§ **Отрывок**:
╭──

Наглая ложь, скрытые десятки гектаров посевов и — ордена, ордена, ордена… А кто бы посмел сказать правду? Кому не памятен был 37-й? А «рекорды» тоже, как и все, «планировались от достигнутого». Инерция всеми создаваемой лжи приобретала все большую скорость, апогея же достигла при верном ученике и выкормыше У. Юсупова Ш. Рашидове. Это уже был «рекорд» республиканский.
О преступлениях Рашидова я писал несколько раз, писали и другие, но это было после его смерти. Писали мы много, но далеко не обо всем. Да, состоялось-таки перенесение его трупа из центра города Ташкента на почетное кладбище «Фараби», но ведь в семье Рашидова до сих пор хранятся Золотые Звезды Героя Социалистического Труда, знак лауреата Ленинской премии и десяток орденов Ленина. Других орденов не считал.
Мы толкуем о гипнозе сильной личности, а не стоит ли говорить о вещах более простых. Об утере нами собственного достоинства, о нежелании думать и о невозможности говорить то, что думаешь. Все это вбивалось в нас десятилетиями, и я сейчас не могу избавиться от страха, от вполне осознанного страха: не слишком ли я?
Вопрос о Рашидове нельзя рассматривать в отрыве от истории и даже конкретно от того же 1937 года.
Да, кадры решают все. Все они и решают, если они подбираются только сверху, только единолично, без всякого намека на демократию и даже на демократизацию. Все мы, писатели, служащие, рабочие, знаем, как организовывались выборы, как ловко составлялись списки у каждого из нас по месту работы. Не только директора или секретаря парткома, но даже председателя местного комитета профсоюза мы фактически не выбирали. О профсоюзных выборах надо бы говорить отдельно, ибо по замыслу В. И. Ленина именно профсоюзы должны были стать школой демократии, школой коммунизма.
А 37-й? Он не только в памяти, он с нами, над нами, а мы все еще под ним.

╰──

§ **Извлечённые данные**:
╭──

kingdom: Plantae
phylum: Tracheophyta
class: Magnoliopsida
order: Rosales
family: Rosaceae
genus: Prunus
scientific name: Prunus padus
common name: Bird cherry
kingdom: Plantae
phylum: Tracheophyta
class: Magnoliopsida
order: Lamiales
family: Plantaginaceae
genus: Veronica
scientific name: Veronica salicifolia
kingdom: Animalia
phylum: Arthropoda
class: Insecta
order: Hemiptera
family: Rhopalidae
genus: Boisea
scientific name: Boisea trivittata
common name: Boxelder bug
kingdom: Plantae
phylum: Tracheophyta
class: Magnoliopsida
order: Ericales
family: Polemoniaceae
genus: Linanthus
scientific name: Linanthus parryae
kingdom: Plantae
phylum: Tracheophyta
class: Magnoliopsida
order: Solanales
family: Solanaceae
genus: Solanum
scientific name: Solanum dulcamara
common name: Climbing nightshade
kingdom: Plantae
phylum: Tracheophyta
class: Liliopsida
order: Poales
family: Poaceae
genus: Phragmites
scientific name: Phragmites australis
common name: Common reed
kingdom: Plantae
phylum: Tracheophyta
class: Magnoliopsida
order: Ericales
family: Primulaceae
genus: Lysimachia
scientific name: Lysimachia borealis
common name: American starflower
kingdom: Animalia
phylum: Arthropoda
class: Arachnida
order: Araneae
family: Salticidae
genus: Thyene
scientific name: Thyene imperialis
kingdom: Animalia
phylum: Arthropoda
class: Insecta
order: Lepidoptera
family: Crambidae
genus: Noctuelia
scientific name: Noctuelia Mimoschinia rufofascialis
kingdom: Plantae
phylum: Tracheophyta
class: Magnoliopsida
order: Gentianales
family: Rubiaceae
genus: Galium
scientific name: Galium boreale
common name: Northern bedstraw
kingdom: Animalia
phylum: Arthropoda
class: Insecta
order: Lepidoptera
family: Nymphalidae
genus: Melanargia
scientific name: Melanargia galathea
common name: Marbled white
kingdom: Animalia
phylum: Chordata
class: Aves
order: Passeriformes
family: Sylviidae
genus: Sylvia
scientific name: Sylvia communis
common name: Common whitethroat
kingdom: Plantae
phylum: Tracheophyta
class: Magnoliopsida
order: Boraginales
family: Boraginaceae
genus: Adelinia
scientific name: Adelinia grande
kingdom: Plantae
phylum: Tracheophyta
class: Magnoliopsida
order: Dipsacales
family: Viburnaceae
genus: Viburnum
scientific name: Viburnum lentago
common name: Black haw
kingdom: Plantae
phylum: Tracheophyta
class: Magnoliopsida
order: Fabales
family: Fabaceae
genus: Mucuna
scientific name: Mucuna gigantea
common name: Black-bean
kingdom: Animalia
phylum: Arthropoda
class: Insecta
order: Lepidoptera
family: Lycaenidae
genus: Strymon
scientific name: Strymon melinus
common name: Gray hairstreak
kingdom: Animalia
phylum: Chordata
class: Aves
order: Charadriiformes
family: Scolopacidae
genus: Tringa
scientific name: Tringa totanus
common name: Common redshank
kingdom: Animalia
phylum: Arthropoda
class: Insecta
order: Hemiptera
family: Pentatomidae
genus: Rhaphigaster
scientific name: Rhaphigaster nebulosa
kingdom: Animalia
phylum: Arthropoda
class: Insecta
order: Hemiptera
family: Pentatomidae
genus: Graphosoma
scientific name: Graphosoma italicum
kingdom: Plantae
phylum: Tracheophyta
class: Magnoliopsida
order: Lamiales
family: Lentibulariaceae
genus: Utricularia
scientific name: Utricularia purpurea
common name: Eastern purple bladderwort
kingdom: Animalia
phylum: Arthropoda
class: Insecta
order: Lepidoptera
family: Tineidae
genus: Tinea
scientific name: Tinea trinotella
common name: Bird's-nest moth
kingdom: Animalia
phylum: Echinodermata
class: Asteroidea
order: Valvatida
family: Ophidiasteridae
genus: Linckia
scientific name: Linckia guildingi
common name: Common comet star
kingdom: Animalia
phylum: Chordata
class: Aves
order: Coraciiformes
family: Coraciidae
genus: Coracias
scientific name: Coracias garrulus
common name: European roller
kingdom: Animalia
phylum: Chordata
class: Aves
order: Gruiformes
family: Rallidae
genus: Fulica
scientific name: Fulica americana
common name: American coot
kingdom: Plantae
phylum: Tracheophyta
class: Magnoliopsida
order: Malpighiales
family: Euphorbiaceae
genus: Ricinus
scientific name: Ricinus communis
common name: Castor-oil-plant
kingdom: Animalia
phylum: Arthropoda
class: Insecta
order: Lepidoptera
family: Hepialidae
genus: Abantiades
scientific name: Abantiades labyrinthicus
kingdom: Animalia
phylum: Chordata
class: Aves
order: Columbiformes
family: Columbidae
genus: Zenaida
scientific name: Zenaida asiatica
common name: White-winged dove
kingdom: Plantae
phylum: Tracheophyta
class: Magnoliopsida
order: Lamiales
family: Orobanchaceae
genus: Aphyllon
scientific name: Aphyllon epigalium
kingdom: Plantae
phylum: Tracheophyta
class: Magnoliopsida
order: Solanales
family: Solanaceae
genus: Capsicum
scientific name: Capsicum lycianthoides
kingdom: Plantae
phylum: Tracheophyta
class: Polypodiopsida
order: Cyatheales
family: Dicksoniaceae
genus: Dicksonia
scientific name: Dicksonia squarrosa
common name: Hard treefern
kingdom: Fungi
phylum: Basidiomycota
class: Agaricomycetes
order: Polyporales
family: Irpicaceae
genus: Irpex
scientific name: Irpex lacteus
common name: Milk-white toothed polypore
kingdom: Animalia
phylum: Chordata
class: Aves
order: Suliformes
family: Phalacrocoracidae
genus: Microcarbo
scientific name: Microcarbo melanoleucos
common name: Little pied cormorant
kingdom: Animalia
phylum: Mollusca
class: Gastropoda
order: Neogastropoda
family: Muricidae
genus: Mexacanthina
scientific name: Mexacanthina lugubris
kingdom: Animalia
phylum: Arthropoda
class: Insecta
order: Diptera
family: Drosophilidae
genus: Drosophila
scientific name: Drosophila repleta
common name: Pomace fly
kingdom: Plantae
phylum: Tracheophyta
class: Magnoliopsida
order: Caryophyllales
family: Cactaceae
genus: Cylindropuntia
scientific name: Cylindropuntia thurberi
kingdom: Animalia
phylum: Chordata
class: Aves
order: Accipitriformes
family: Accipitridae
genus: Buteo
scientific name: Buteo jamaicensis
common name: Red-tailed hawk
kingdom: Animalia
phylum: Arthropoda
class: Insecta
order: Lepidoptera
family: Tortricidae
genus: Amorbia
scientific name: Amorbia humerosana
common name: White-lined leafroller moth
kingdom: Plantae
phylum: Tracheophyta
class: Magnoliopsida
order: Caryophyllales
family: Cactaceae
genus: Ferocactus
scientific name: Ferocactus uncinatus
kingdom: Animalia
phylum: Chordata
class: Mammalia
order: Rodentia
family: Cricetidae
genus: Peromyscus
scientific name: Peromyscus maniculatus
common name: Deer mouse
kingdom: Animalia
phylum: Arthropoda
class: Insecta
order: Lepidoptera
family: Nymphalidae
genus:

╰──

§ **Письменное задание**:
Ответьте на вопросы по отрывку о Рашидове, нумеруя ответы так же:
1. Чьим верным учеником и выкормышем назван Ш. Рашидов?
2. Куда перенесли труп Рашидова из центра Ташкента?
3. Чем, по замыслу В. И. Ленина, должны были стать профсоюзы?

§ **Письменный ответ**:
1. У. Юсупова.
2. На почетное кладбище «Фараби».
3. Школой демократии, школой коммунизма.